On Tue, 13 Oct 2003, S. suddenly blurted out:
oops i meant is there a formula to map unicode to sgml notation
If you're aiming to participate in big-8 newsgroups... (well, see
footnote [1])
{ was an example.
Sure, no problem with that.
i have finished my site using sgml notation for the special
chars.out of curiosity what i wanted to know was that if sgml is
related to unicode.
The SGML notation &#number; (technically this is a "numeric character
reference") refers to the decimal value of the character position in
the chosen "Document Character Set" (a technical term from SGML).
In versions of HTML starting with RFC2070 and continuing through
HTML4.01 and into XHTML, there is only one "Document Character Set" in
HTML, and that is Unicode.
In SGML itself, you could define any character set to be a "Document
Character Set". (This would be done in the "SGML Declaration", as I
understand it).
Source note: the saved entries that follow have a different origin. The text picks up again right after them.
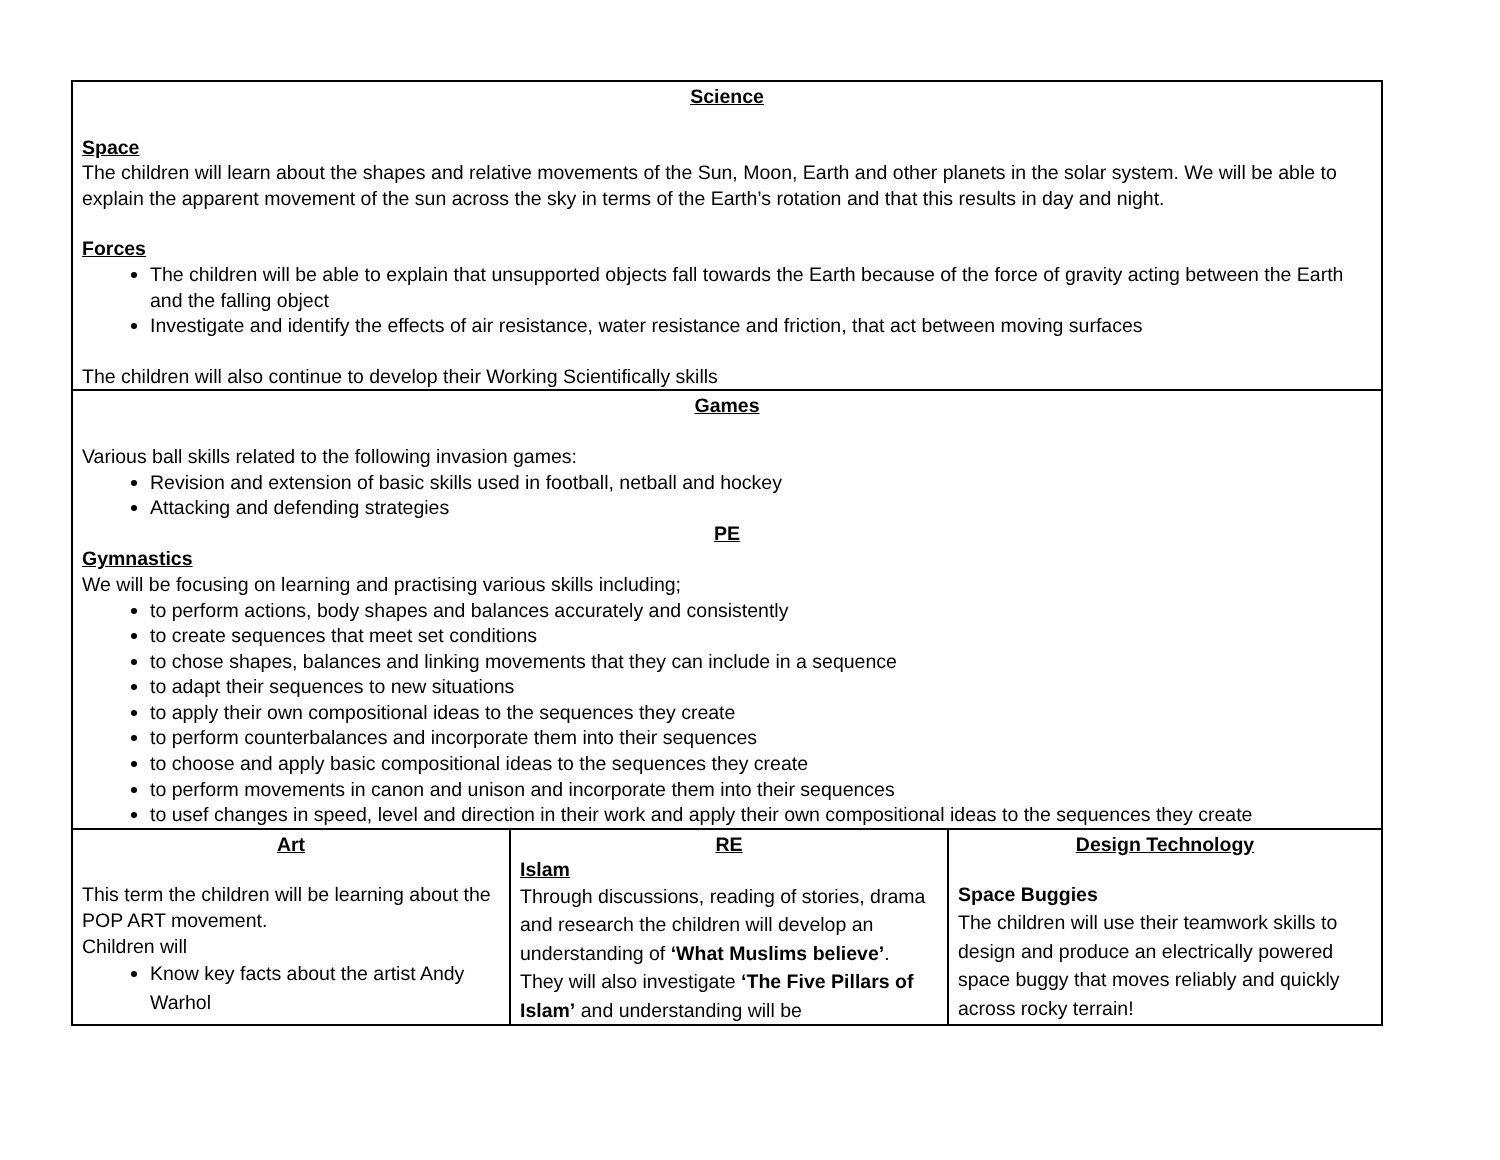| Science Space The children will learn about the shapes and relative movements of the Sun, Moon, Earth and other planets in the solar system. We will be able to explain the apparent movement of the sun across the sky in terms of the Earth’s rotation and that this results in day and night. Forces The children will be able to explain that unsupported objects fall towards the Earth because of the force of gravity acting between the Earth and the falling object Investigate and identify the effects of air resistance, water resistance and friction, that act between moving surfaces The children will also continue to develop their Working Scientifically skills | | |
| Games Various ball skills related to the following invasion games: Revision and extension of basic skills used in football, netball and hockey Attacking and defending strategies PE Gymnastics We will be focusing on learning and practising various skills including; to perform actions, body shapes and balances accurately and consistently to create sequences that meet set conditions to chose shapes, balances and linking movements that they can include in a sequence to adapt their sequences to new situations to apply their own compositional ideas to the sequences they create to perform counterbalances and incorporate them into their sequences to choose and apply basic compositional ideas to the sequences they create to perform movements in canon and unison and incorporate them into their sequences to usef changes in speed, level and direction in their work and apply their own compositional ideas to the sequences they create | | |
| Art This term the children will be learning about the POP ART movement. Children will Know key facts about the artist Andy Warhol | RE Islam Through discussions, reading of stories, drama and research the children will develop an understanding of ‘What Muslims believe’ . They will also investigate ‘The Five Pillars of Islam’ and understanding will be | Design Technology Space Buggies The children will use their teamwork skills to design and produce an electrically powered space buggy that moves reliably and quickly across rocky terrain! |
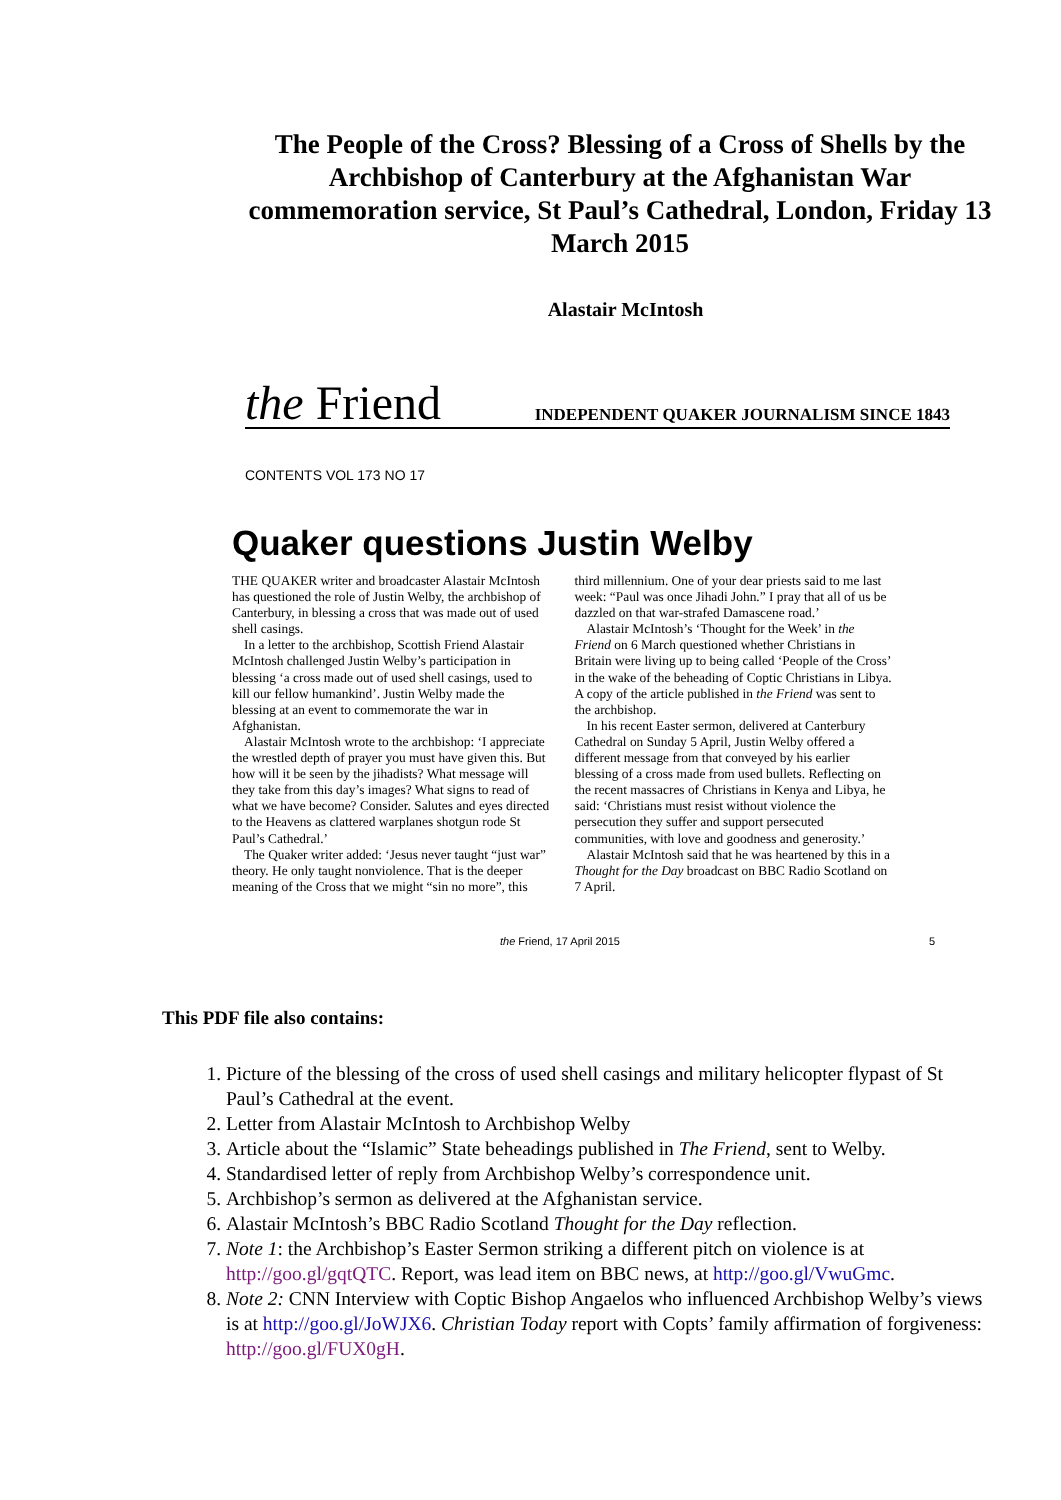The People of the Cross? Blessing of a Cross of Shells by the Archbishop of Canterbury at the Afghanistan War commemoration service, St Paul’s Cathedral, London, Friday 13 March 2015
Alastair McIntosh
the Friend INDEPENDENT QUAKER JOURNALISM SINCE 1843
CONTENTS VOL 173 NO 17
Quaker questions Justin Welby
THE QUAKER writer and broadcaster Alastair McIntosh has questioned the role of Justin Welby, the archbishop of Canterbury, in blessing a cross that was made out of used shell casings.
In a letter to the archbishop, Scottish Friend Alastair McIntosh challenged Justin Welby’s participation in blessing ‘a cross made out of used shell casings, used to kill our fellow humankind’. Justin Welby made the blessing at an event to commemorate the war in Afghanistan.
Alastair McIntosh wrote to the archbishop: ‘I appreciate the wrestled depth of prayer you must have given this. But how will it be seen by the jihadists? What message will they take from this day’s images? What signs to read of what we have become? Consider. Salutes and eyes directed to the Heavens as clattered warplanes shotgun rode St Paul’s Cathedral.’
The Quaker writer added: ‘Jesus never taught “just war” theory. He only taught nonviolence. That is the deeper meaning of the Cross that we might “sin no more”, this third millennium. One of your dear priests said to me last week: “Paul was once Jihadi John.” I pray that all of us be dazzled on that war-strafed Damascene road.’
Alastair McIntosh’s ‘Thought for the Week’ in the Friend on 6 March questioned whether Christians in Britain were living up to being called ‘People of the Cross’ in the wake of the beheading of Coptic Christians in Libya. A copy of the article published in the Friend was sent to the archbishop.
In his recent Easter sermon, delivered at Canterbury Cathedral on Sunday 5 April, Justin Welby offered a different message from that conveyed by his earlier blessing of a cross made from used bullets. Reflecting on the recent massacres of Christians in Kenya and Libya, he said: ‘Christians must resist without violence the persecution they suffer and support persecuted communities, with love and goodness and generosity.’
Alastair McIntosh said that he was heartened by this in a Thought for the Day broadcast on BBC Radio Scotland on 7 April.
the Friend, 17 April 2015 5
This PDF file also contains:
1. Picture of the blessing of the cross of used shell casings and military helicopter flypast of St Paul’s Cathedral at the event.
2. Letter from Alastair McIntosh to Archbishop Welby
3. Article about the “Islamic” State beheadings published in The Friend, sent to Welby.
4. Standardised letter of reply from Archbishop Welby’s correspondence unit.
5. Archbishop’s sermon as delivered at the Afghanistan service.
6. Alastair McIntosh’s BBC Radio Scotland Thought for the Day reflection.
7. Note 1: the Archbishop’s Easter Sermon striking a different pitch on violence is at http://goo.gl/gqtQTC. Report, was lead item on BBC news, at http://goo.gl/VwuGmc.
8. Note 2: CNN Interview with Coptic Bishop Angaelos who influenced Archbishop Welby’s views is at http://goo.gl/JoWJX6. Christian Today report with Copts’ family affirmation of forgiveness: http://goo.gl/FUX0gH.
But for HTML there is a non-negotiable "SGML
Declaration" which sets the document character set (for the particular
version of HTML under discussion): and that, for good reason, was
chosen to be Unicode.
Note that the Document Character Set has *no* relationship to the
external document character coding: by using the &#number; notation
it's possible, if you wish, to represent the entire Document Character
Set (i.e Unicode) using nothing more challenging than US-ASCII
character coding. But that's only one possible option - there are
many possible choices[2]
The external document coding is specified in MIME notation by the
so-called "charset" attribute, which is very confusing in this
context, since it has nothing whatever to do with the Document
Character Set. In current versions of HTML, many different "charset"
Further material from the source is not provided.